Mere resemblance of words does not establish identity of class among languages, such a similarity being often found to exist, when in other respects the difference is radical. It requires similarity of idiom and grammatical structure to establish the existence of such an identity. This similarity exists to a remarkable extent between the Gaelic and the Latin. There is not space here for entering into details, but a few examples may be given. There is no definite article in either language, the simple form of the noun including in it the article, thus, a man is fear, Latin vir, the former having in the genitive fir, the latter viri. The definite article am, an, à, in Gaelic has no representative in Latin; thus an duine represents homo. The inflection in a large class of Gaelic nouns is by attenuation, while the nominative plural and genitive singular of such nouns are alike. So with the Latin, monachus, gen. monachi, nom.plur. monachi;Gaelic, manach,gen. manaich,nom.plur. manaich. The structure of the verb is remarkably similar in both languages. This appears specially in the gerund, which in Gaelic is the only form used to represent the infinitive and the present participle. The use of the subjunctive mood largely is characteristic of the Gaelic as of the Latin. The prepositions which are so variously and extensively used in Gaelic, present another analogy to the Latin. But the analogies in grammatical structure are so numerous that they can only be accounted for by tracing the languages to the same source. Another series of resemblances is to be found in the peculiar idioms which characterise both tongues. Thus, possession is in both represented by the peculiar use of the verb to be. Est mihi liber, there is to me a book, is represented in Gaelic by tha leabhar agam, which means, like the Latin, a book is to me.

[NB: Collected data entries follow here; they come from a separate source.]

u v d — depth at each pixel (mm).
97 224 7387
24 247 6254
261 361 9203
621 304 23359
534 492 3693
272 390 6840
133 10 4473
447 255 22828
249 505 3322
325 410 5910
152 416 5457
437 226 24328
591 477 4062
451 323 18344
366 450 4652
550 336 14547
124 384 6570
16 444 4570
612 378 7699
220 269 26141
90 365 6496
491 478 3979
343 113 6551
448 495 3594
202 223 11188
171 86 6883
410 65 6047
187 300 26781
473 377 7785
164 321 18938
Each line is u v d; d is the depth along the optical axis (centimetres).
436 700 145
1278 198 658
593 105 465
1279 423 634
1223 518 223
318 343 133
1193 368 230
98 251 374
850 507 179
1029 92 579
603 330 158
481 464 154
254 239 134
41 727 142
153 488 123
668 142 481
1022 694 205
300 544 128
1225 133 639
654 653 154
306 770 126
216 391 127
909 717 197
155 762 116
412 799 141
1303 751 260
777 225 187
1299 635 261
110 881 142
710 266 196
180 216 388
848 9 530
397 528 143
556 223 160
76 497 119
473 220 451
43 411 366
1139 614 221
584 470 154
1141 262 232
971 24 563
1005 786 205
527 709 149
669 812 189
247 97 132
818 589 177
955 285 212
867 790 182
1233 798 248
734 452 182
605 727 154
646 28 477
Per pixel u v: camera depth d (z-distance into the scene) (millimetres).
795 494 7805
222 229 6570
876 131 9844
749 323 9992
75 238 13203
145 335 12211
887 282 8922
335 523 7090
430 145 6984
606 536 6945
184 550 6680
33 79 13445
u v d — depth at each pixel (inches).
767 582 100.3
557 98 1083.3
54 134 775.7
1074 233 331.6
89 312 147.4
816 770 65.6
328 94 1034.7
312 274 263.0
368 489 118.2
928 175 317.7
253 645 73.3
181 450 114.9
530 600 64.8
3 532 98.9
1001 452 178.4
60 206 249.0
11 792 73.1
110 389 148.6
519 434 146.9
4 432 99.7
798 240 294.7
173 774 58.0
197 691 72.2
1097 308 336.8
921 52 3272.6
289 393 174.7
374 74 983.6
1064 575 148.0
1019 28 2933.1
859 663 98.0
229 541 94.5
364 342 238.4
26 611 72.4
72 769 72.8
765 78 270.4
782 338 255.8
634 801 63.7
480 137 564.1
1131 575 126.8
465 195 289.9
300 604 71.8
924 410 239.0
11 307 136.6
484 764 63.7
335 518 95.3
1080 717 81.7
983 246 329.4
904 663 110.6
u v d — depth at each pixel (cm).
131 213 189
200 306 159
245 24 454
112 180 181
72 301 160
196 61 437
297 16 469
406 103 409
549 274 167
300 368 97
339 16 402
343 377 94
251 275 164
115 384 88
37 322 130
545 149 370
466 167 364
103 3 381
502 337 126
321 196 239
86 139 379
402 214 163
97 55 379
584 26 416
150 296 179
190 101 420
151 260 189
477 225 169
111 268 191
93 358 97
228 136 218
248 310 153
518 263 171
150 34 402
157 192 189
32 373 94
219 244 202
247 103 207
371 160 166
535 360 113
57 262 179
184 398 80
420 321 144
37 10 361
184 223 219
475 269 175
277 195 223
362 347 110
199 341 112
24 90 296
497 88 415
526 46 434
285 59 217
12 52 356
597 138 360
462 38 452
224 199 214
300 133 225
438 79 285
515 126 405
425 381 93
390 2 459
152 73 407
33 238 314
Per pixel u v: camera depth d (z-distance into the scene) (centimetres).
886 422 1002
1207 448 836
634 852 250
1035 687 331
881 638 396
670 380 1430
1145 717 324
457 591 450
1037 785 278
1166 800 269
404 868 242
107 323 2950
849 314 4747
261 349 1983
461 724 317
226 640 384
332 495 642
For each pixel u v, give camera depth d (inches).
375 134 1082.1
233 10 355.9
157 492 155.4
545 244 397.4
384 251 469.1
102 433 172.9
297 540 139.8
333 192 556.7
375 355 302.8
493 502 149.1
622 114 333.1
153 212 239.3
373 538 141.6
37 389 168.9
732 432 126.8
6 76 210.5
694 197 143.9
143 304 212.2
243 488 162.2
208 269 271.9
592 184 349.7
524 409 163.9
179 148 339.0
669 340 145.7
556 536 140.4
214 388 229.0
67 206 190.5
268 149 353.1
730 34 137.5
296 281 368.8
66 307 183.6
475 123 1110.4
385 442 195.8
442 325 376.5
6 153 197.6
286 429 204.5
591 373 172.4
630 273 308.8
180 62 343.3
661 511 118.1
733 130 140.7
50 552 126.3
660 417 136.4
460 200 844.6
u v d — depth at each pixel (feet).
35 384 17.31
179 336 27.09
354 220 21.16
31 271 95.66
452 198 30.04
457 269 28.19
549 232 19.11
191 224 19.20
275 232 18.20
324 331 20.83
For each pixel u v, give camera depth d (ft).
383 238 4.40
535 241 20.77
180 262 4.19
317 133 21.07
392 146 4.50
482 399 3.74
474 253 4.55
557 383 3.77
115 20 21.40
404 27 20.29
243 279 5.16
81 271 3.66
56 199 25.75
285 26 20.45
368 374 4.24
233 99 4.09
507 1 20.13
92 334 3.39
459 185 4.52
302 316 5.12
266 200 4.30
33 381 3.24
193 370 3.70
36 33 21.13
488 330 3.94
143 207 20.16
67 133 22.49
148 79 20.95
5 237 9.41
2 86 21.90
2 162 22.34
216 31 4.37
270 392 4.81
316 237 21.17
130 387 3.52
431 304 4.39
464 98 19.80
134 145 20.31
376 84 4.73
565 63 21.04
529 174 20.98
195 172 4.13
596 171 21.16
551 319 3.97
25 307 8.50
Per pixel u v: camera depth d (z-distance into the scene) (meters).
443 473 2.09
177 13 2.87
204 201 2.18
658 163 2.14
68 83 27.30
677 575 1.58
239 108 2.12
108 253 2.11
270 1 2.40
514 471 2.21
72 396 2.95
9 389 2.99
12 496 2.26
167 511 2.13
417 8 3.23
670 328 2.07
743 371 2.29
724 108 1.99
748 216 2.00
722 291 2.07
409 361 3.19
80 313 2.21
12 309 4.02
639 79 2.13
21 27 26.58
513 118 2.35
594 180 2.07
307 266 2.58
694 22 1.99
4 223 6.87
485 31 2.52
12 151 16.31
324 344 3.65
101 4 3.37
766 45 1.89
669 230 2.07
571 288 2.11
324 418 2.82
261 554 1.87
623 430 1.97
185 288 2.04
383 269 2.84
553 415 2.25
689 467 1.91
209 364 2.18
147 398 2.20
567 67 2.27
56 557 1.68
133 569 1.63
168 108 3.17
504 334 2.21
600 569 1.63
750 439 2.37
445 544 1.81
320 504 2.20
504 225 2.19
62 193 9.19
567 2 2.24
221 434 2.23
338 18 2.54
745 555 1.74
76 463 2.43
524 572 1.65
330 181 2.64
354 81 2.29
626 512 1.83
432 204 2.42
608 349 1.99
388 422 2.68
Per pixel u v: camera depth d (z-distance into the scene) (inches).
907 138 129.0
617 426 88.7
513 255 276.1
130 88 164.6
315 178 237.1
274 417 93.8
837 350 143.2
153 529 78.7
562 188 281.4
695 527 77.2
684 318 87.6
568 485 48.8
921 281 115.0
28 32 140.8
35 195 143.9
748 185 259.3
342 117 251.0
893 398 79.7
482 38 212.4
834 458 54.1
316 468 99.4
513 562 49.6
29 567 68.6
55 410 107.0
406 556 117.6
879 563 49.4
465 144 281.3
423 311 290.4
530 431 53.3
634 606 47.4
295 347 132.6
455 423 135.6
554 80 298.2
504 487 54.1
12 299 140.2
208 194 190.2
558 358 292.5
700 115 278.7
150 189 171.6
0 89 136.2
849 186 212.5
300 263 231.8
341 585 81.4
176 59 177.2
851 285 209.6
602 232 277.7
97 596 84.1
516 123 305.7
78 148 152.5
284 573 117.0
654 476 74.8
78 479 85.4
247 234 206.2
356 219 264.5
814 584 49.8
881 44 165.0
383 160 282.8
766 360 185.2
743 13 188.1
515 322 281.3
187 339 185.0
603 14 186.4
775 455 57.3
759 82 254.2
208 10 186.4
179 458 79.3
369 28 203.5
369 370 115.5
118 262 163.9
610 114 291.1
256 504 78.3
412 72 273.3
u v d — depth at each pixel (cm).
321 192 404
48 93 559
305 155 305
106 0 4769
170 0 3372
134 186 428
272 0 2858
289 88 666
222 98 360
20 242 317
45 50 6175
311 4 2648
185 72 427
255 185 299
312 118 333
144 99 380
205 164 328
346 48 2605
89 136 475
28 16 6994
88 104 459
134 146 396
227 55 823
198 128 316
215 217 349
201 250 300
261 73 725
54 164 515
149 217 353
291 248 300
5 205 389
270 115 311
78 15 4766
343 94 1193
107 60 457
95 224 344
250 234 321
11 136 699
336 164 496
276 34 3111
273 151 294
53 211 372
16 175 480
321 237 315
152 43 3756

But there is one peculiarity which distinguishes the Gaelic from and the whole class of Celtic tongues from all others. Many of the changes included in inflection and regimen occur in the initial consonant of the word. This change is usually held to be distinctive of gender, but its effect is wider than that, as it occurs in cases where no distinction of gender is expressed. This change, usually called aspiration, implies a softening of the initial consonants of words. Thus b becomes v, m becomes v, p becomes f, g becomes y, d becomes y, c becomes ch, more or less guttural, s and t become h, and so on. These changes are marked in orthography by the insertion of the letter h. This is a remarkable peculiarity converting such a word as mòr into vòr, spelled mhòr; bàs into vàs, spelled bhàs; duine into yuine, spelled dhuine. This peculiarity partly accounts for the number of letters h introduced into Gaelic spelling, loading the words apparently unnecessarily with consonants, but really serving a very improtant purpose.

It is not desirable, however, in a work like this to prosecute this dissertation further. Suffice it to say, that philologists have come to class the Gaelic with the other Celtic tongues among the great family of Aryan languages, having affinities, some closer, some more distant, with almost all the languages of Europe. It is of much interest to scholars in respect both of the time and the place which it has filled, and fills still, and it is gratifying to all Scottish Celts to know that it has become more than ever a subject of study among literary men.